- **What you should do**: Once the line with "Nachrichten rund um" is found in the data, output it and each following line exactly, up to and including the line with "Memahami alat vaping yang tepat sangat pentin", and nothing before or after.

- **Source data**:
====

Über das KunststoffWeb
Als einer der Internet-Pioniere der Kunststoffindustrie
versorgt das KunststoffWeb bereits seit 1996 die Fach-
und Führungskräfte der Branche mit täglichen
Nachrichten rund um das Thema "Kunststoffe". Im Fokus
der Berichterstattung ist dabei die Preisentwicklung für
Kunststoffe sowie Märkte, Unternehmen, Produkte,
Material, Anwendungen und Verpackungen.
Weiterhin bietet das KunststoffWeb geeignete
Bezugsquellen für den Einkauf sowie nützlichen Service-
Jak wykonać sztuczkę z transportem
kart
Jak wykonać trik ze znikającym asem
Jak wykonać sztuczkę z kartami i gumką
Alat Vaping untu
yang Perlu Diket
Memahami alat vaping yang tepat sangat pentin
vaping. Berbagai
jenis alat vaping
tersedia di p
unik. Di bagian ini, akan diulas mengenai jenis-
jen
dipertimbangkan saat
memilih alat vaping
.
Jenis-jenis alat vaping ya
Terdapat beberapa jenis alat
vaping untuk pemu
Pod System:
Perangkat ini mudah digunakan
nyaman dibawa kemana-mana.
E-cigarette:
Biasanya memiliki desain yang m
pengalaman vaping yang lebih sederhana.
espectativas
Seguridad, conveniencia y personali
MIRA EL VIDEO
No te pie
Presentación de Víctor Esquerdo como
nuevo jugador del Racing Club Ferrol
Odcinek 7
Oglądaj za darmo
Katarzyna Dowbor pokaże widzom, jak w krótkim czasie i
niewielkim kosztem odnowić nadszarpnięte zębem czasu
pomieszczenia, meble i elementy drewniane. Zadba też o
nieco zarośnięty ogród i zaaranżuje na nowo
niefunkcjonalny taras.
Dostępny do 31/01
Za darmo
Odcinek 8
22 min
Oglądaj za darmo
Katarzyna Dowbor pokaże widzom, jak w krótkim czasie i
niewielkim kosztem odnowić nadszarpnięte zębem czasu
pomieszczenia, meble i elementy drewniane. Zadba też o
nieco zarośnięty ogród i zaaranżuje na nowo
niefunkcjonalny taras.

====

- **Output**:
Nachrichten rund um das Thema "Kunststoffe". Im Fokus
der Berichterstattung ist dabei die Preisentwicklung für
Kunststoffe sowie Märkte, Unternehmen, Produkte,
Material, Anwendungen und Verpackungen.
Weiterhin bietet das KunststoffWeb geeignete
Bezugsquellen für den Einkauf sowie nützlichen Service-
Jak wykonać sztuczkę z transportem
kart
Jak wykonać trik ze znikającym asem
Jak wykonać sztuczkę z kartami i gumką
Alat Vaping untu
yang Perlu Diket
Memahami alat vaping yang tepat sangat pentin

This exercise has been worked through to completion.